Si le message et les thématiques qui se développent sont évidentes à l’approche de la conclusion, les événements dont le voyage est parsemé, peuvent troubler. Devant ces rencontres mystiques, ces décors fantasmagoriques et cette poésie de l’étrange, Giovanni ouvre de grands yeux et contemple ce qui échappe à sa compréhension, sans demander son reste. La bizarrerie intervient jusque dans le découpage du périple. On coupe et enchaîne les saynètes de façon abrupte (à grands coups d’intertitres en espéranto, une langue que Miyazawa affectionnait), les personnages apparaissent et disparaissent avec une aisance déconcertante dans ce wagon généralement vide, qui d’un coup se peuple sans que le train n’ait marqué d’arrêt. Le ton est au surréalisme tranquille, accompagné par une lenteur, amorcée en ouverture par l’appesantissement sur la morne routine de Giovanni. L’ambiance prend elle aussi le temps de se poser, au rythme de sa bande-son omniprésente avec un thème principal lancinant (mais jamais gênant), élément pivot d’un égarement provoqué, nous laissant seul face aux images et à ce qu’elles nous évoquent. Au milieu de cette mystique, parfois teintée croyance (chrétienne ou bouddhiste), le film nous invite à nous abandonner à sa poétique particulière, qui ne manquera pas de laisser sur le bas-côté celui qui ne veut pas faire la planche sur ce doux courant.

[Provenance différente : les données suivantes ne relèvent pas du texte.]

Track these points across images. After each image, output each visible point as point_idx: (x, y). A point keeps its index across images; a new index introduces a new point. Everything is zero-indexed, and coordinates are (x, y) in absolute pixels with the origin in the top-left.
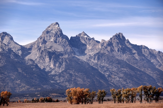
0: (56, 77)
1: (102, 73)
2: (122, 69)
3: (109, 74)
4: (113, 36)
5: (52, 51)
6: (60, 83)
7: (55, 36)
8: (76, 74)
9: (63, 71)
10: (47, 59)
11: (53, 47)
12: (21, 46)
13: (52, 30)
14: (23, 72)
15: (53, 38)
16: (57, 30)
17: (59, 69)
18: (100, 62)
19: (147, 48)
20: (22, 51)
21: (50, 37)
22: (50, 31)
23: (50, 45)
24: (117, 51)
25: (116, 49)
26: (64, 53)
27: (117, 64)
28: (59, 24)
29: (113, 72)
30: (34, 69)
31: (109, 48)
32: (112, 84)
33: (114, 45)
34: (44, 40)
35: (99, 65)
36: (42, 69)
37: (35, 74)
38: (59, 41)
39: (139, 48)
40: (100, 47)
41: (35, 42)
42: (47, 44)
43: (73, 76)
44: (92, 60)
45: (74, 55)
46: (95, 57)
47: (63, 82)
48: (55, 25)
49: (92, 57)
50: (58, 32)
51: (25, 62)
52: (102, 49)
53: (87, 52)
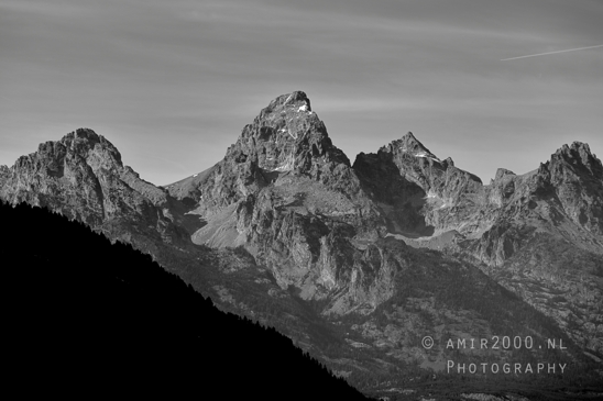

Le climat singulier du film s’installe avec une sérénité inattendue, nos deux comparses restent très calmes, voire stoïques, derrière leur fenêtre, contrastant et renforçant les rares moments forts en émotions. Les répliques sont pragmatiques et vont à l’essentiel, les chats n’interviennent pas ou peu face aux scènes qu’ils découvrent. Si cet effet est partiellement imputable à l’économie de moyens à laquelle Sugii a dû avoir recours, elle est néanmoins habilement masquée. Les attitudes immobiles des personnages ne dérangent pas outre mesure au milieu de ce défilé abracadabrant : ils habitent les décors, comme des aplats sur ces toiles virtuose mais complètement figées. Bien qu’ils restent fixes, les arrière-plans gagent d’un talent de dessinateur certain. Seuls quelques effets accusent le poids du temps et jurent au milieu de cet artisanat de bonne facture.

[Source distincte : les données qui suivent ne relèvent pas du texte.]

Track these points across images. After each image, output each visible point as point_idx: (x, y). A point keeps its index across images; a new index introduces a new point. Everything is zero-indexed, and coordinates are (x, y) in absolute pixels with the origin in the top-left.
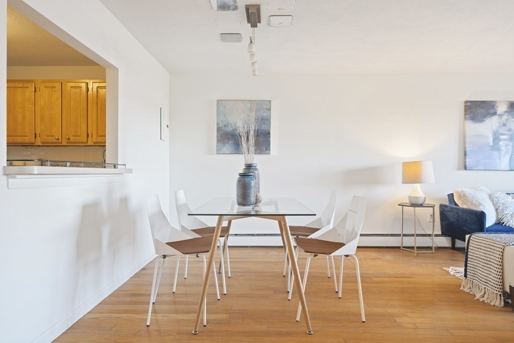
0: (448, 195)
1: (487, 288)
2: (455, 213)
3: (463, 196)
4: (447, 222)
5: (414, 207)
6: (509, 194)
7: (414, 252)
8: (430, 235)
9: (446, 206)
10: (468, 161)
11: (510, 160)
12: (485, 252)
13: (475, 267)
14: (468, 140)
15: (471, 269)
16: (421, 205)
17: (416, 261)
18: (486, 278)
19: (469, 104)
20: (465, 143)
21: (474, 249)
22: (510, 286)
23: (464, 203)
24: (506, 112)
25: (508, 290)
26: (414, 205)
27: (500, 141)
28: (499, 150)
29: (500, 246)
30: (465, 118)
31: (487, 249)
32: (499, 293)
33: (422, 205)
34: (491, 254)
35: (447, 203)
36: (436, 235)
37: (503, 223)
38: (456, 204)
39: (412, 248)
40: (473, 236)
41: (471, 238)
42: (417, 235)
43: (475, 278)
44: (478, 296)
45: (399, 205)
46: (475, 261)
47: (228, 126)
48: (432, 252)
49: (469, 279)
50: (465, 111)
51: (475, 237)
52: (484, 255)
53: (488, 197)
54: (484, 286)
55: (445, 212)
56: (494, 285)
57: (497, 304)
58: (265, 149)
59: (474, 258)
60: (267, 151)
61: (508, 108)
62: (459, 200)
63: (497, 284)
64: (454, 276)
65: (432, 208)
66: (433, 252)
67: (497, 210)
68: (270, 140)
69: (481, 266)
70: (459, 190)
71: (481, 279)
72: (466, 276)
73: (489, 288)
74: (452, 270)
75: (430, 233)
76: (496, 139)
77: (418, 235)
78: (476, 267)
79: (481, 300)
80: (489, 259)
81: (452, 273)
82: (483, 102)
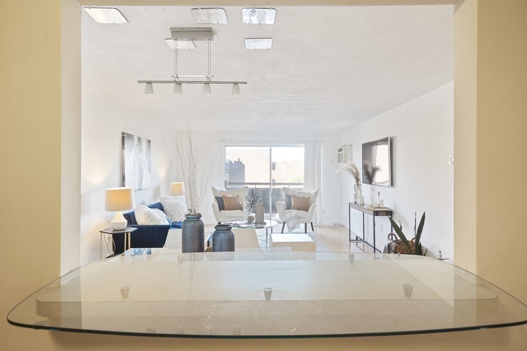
11: (138, 182)
14: (125, 167)
20: (123, 169)
24: (137, 144)
27: (135, 167)
28: (135, 174)
30: (123, 147)
50: (123, 141)
61: (138, 140)
82: (130, 135)
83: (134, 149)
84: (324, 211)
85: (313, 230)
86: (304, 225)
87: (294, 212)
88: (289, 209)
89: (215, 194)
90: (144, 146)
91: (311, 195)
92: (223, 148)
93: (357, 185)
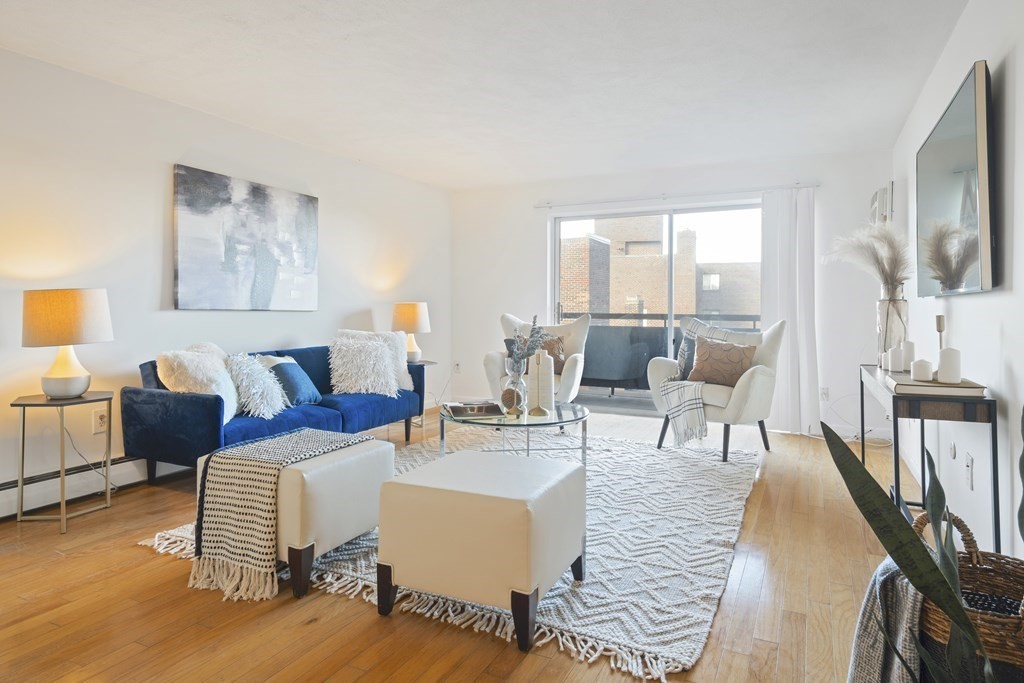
0: (141, 366)
1: (246, 565)
2: (157, 406)
3: (177, 368)
4: (139, 427)
5: (61, 405)
6: (253, 354)
7: (59, 520)
8: (97, 465)
9: (136, 392)
10: (183, 291)
11: (252, 291)
12: (242, 489)
13: (220, 526)
14: (181, 246)
15: (211, 532)
16: (79, 399)
17: (65, 545)
18: (244, 545)
19: (182, 172)
20: (174, 252)
21: (217, 486)
22: (290, 548)
23: (179, 382)
24: (246, 200)
25: (285, 558)
26: (58, 401)
27: (237, 254)
28: (234, 270)
29: (271, 472)
30: (175, 202)
31: (245, 482)
32: (269, 571)
33: (80, 397)
34: (254, 490)
35: (139, 384)
36: (115, 462)
37: (249, 412)
38: (160, 385)
39: (56, 507)
40: (213, 458)
41: (211, 464)
42: (67, 471)
43: (219, 551)
44: (228, 589)
45: (12, 405)
46: (221, 513)
48: (105, 506)
49: (207, 556)
50: (176, 185)
51: (218, 460)
52: (240, 496)
53: (223, 363)
54: (240, 564)
55: (135, 406)
56: (261, 556)
57: (267, 595)
59: (218, 506)
61: (249, 194)
62: (170, 376)
63: (267, 554)
64: (167, 554)
65: (106, 402)
66: (109, 505)
67: (238, 388)
69: (233, 522)
70: (170, 354)
71: (232, 550)
72: (198, 552)
73: (250, 566)
74: (158, 541)
75: (100, 458)
76: (230, 250)
77: (70, 471)
78: (223, 526)
79: (236, 599)
80: (249, 504)
81: (161, 550)
82: (209, 174)
83: (228, 209)
84: (826, 394)
85: (767, 448)
86: (721, 426)
87: (692, 388)
88: (684, 377)
89: (506, 333)
90: (283, 208)
91: (761, 342)
92: (549, 224)
93: (890, 300)
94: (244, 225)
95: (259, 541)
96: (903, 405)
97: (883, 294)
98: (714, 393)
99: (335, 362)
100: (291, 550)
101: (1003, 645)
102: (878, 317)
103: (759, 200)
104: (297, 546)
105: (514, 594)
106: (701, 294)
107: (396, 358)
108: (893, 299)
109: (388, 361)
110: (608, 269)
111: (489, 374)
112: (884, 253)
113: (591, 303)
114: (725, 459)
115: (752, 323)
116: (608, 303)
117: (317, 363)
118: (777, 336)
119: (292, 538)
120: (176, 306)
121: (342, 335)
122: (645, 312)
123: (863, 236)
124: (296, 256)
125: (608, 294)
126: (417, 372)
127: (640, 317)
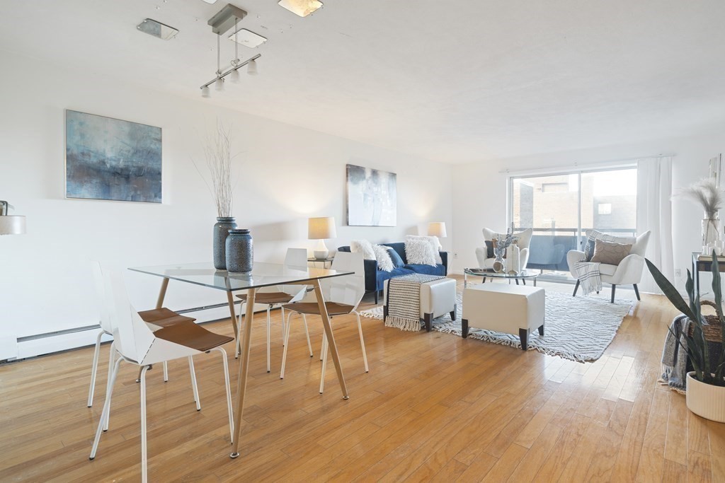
3: (359, 246)
5: (322, 261)
6: (381, 245)
10: (350, 218)
11: (373, 218)
12: (405, 291)
13: (396, 305)
15: (392, 307)
18: (407, 312)
19: (348, 167)
20: (347, 201)
24: (370, 177)
25: (423, 317)
29: (417, 285)
30: (347, 180)
31: (406, 289)
32: (417, 321)
34: (410, 292)
40: (391, 280)
41: (391, 283)
43: (396, 314)
44: (401, 327)
46: (396, 300)
47: (90, 156)
49: (391, 316)
50: (347, 173)
51: (393, 281)
56: (414, 316)
57: (417, 329)
58: (153, 196)
59: (395, 298)
60: (158, 199)
61: (371, 174)
63: (416, 315)
68: (161, 184)
69: (401, 303)
70: (356, 241)
71: (401, 313)
72: (388, 314)
76: (365, 200)
79: (404, 330)
80: (408, 297)
82: (358, 167)
83: (365, 181)
85: (639, 299)
87: (593, 266)
88: (588, 260)
89: (486, 237)
90: (384, 179)
91: (635, 242)
92: (507, 181)
93: (710, 220)
94: (369, 188)
95: (413, 310)
96: (702, 265)
97: (705, 216)
98: (607, 268)
99: (408, 249)
100: (425, 314)
101: (719, 336)
102: (703, 228)
103: (636, 164)
104: (428, 312)
105: (520, 329)
106: (597, 217)
107: (434, 249)
108: (712, 219)
109: (431, 250)
110: (532, 202)
111: (478, 258)
112: (707, 195)
113: (521, 223)
114: (612, 302)
115: (632, 233)
116: (532, 223)
117: (400, 249)
118: (645, 239)
119: (425, 309)
120: (348, 224)
121: (409, 238)
122: (556, 227)
123: (696, 187)
124: (388, 201)
125: (532, 217)
126: (444, 256)
127: (553, 230)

Loin d’être une production commerciale, Train de Nuit dans la Voie Lactée a sa propre personnalité bien marquée. Ses traits ne plairont pas à tous, mais il saura combler ceux qui feront le premier pas. À l’instar de Budori, l’Étrange Voyage (sorti en 2012 du même réalisateur, et adapté du même auteur avec chara design identique), Train de Nuit dans la Voie Lactée témoigne d’un respect certain, tant pour l’œuvre que pour l’auteur qu’il adapte. Si bien, que ses facettes les plus cryptiques, nous restent en tête alors que le film se termine. Pour ne rien gâcher, les bonus de l’édition offrent un véritable complément à la compréhension de cette œuvre généreuse, qui attend un effort de son spectateur, avant de lui donner en retour.